Meal Ticket, CD Baby review, Paul Landers, 8/08
A radical album. That's all you need to know. Like The Unkindness of Ravens, their first CD, this one is a collection of stories that construct a powerful telling of what it's like to be alive, to be hungry, to feel the pain of desire and denial, to struggle through a day and to come out in one piece on the other side of one's dreams. Whether Alexei Wajchman's narrator is a child expressing want, a prostitute demanding simple respect, a homeless drifter dreaming of a lost life, or a lover betrayed, the intelligence of his lyrics gives a heightened poetic realism to the unsentimental testaments these characters deliver. Now add a musical universe of genres that suck up every American influence stirring the melting pot culture at large, played by two early twentysomething musicians who seem to have rocked together since birth, and you have some notion of what's going on here. Annie Staninec's fiddle is a Tower of Babel unto itself. If there was music outside while the masons and carpenters and water carriers were working their way up that spiral Jacob's Ladder, it sounded exactly like her fiddle does in Sinners Medley.

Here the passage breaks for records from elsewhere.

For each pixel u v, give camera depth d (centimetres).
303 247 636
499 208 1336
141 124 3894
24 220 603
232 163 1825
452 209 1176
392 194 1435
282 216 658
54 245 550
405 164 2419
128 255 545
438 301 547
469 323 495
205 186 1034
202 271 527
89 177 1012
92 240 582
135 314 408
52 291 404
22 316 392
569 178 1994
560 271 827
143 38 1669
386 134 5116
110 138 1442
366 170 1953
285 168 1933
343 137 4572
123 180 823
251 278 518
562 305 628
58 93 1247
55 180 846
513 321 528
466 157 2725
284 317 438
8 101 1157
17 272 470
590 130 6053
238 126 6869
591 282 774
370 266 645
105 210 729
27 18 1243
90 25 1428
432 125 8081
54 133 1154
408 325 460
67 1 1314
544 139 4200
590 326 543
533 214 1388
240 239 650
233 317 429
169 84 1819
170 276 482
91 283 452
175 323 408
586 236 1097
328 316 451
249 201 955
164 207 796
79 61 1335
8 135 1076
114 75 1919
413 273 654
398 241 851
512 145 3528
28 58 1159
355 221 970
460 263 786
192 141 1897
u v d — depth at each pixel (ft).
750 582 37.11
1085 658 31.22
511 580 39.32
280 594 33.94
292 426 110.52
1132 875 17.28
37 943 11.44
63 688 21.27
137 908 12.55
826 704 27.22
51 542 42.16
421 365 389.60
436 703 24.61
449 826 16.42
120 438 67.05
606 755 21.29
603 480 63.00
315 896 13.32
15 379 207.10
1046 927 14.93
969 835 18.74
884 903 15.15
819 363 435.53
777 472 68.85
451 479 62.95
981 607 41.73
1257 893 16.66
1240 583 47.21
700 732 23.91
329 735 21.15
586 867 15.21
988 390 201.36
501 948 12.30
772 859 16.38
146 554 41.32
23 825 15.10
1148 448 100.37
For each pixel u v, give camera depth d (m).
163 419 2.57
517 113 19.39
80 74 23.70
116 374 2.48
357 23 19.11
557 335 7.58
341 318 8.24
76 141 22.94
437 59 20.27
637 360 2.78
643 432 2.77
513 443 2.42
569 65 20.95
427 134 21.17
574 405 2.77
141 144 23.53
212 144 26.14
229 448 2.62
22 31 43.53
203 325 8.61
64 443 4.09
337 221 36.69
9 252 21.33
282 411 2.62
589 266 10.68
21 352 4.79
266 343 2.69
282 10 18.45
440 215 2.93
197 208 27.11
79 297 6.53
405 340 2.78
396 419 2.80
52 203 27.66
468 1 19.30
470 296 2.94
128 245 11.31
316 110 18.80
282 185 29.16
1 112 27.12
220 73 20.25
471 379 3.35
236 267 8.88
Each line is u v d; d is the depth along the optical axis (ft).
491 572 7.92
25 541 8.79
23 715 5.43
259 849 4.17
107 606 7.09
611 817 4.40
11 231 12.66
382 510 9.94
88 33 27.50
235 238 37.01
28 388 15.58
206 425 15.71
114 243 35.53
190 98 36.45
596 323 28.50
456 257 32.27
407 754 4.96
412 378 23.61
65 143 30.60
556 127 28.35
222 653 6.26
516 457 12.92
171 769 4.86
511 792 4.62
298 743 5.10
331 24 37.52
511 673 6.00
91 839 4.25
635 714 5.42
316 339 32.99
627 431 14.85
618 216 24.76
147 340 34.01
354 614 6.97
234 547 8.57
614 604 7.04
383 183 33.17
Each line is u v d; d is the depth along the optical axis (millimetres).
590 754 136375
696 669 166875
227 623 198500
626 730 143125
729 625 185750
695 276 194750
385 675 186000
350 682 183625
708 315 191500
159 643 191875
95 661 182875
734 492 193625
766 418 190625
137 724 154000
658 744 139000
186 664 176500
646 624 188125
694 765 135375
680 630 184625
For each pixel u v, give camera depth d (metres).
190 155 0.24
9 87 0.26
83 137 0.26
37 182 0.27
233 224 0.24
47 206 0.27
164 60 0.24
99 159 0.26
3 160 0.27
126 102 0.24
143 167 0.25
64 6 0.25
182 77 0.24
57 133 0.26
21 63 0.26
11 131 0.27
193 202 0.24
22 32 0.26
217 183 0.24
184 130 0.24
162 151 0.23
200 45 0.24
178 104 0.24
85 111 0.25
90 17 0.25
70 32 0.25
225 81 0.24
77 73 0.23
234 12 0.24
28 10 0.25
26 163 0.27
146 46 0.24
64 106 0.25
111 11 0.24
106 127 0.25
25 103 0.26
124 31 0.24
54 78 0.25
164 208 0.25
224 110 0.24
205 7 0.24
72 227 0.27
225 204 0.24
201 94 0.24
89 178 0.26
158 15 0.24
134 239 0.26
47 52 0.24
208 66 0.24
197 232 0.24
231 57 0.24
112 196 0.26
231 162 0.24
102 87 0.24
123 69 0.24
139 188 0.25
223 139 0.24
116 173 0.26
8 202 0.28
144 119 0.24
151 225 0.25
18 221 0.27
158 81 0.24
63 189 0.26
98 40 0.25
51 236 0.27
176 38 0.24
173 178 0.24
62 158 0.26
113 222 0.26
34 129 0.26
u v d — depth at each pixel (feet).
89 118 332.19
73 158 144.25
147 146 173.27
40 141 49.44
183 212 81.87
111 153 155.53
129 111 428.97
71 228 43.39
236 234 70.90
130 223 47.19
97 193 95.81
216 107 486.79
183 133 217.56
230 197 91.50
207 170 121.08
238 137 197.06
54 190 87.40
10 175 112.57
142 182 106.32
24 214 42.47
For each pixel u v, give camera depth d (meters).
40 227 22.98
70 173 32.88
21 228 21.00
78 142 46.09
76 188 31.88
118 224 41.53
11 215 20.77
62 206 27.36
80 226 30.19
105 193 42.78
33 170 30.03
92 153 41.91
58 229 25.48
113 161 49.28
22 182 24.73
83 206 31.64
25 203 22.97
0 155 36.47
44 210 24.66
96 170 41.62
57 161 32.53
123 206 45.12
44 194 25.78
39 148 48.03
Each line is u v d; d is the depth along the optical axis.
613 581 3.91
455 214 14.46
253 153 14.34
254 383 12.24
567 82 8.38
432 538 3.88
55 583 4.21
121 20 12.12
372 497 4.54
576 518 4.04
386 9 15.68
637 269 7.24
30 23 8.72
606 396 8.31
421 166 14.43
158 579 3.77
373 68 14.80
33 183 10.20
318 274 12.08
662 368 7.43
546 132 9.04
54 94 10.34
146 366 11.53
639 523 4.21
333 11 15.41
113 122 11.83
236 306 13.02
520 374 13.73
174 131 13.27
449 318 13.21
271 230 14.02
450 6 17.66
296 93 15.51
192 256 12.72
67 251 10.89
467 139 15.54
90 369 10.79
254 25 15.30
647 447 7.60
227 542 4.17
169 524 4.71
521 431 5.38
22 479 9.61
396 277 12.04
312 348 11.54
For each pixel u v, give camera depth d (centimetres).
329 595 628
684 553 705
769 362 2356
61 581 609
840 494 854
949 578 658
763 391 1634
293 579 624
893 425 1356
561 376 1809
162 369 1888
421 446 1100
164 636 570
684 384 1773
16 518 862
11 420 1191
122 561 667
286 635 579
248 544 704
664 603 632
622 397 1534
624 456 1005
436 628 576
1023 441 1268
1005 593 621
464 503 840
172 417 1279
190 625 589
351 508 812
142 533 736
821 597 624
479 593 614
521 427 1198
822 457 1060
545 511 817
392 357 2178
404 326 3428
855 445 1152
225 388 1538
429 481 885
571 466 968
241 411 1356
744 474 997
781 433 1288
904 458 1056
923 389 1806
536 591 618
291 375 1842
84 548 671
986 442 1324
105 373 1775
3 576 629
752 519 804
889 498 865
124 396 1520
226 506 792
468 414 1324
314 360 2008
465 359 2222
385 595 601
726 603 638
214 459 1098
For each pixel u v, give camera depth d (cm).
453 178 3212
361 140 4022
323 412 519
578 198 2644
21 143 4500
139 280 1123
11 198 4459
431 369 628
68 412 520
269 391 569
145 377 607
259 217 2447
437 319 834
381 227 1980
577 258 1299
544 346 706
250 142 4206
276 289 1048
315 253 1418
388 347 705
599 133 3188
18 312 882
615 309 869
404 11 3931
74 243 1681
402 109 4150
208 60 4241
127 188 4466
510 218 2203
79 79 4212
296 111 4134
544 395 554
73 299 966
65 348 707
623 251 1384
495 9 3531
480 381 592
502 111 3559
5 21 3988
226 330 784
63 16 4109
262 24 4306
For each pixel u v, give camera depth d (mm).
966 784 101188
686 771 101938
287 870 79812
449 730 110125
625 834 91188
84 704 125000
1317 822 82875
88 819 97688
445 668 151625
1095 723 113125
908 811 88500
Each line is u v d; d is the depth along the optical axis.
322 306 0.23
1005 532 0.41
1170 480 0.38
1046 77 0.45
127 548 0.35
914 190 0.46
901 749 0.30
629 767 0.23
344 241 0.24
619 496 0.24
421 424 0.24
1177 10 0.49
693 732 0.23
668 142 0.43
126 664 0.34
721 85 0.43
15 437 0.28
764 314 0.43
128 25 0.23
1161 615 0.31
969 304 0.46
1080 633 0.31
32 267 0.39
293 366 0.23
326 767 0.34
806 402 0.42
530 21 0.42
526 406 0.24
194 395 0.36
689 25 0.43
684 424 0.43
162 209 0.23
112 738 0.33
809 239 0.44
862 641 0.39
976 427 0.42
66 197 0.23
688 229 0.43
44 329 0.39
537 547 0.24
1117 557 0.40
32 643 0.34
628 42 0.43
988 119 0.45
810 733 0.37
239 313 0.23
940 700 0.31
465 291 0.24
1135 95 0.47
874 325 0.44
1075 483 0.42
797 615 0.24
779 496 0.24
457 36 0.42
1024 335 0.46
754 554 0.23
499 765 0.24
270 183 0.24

Her vocabulary is endless, electric, melodious, and certifiably mad. She's as comfortable in funk, gospel, blues, jazz, country, old-time religion, cabaret, and rock, as she is in a Yiddish vernacular that breaks your heart while you're catching your breath. Wajchman is also a powerful guitar player. He plays what looks like a dreadnaught tank. His rhythm has a pulsing kick that drives his fiddle player into what sounds like mystery revealed. Their work on If You Was a Good Pimp is drop dead on. A quick rundown of the other songs. Mom Says No is so
good they had to do it twice, at the beginning in Alexei's sneering complaint, and at the end sung by Annie in a tone that's innocent but strangely ominous. Trampin' is gospel turned on its head. They'll crucify a stranger though he's done his time. Heaven isn't all the false prophets promise. The title track, Everybody's Looking for a Meal, is a beautiful, rocking anthem of daily human conduct. Imagine it played by a marching band at our next president's Inaugural. Don't Trade In Paradise is a reflection of what we lose when we leave. The places we run away from are never far behind, never far from haunting. The music is a perfect sphere of melody and intention. Sinners Medley begins with a Yiddish traditional about a Rabbi who dances to keep the Devil down. The fiddler takes us back to a Polish shtetl where reverence and joy are tempered by respect for the unseen but unmistakable dark forces. Alexei berates the congregation in a Yiddish growl that spirals wildly with the fiddle into his original song, Shadows Everywhere, a soliloquy sung by a fallen man who sees corruption wherever he turns. Then there are the next 5 songs which play like a bildungsroman of love, betrayal, loss, denial, recognition,
resolution, survival, and unmitigated scorn. It's an epic cycle, not a loose word in it, and it takes the album in a different musical direction but still very much about hunger and its consequences. Carnival is a masterpiece of sound and lyric. These songs are blue ballads of a heart laid bare, exposed to the elements, subject to worms, but stronger for having been eaten alive. Shark Out of Water is a party song. There isn't a person alive who doesn't understand the poisonous smile Wajchman nails mercilessly to the cross. I'm in awe of the beauty and bedrock sensibility of this record.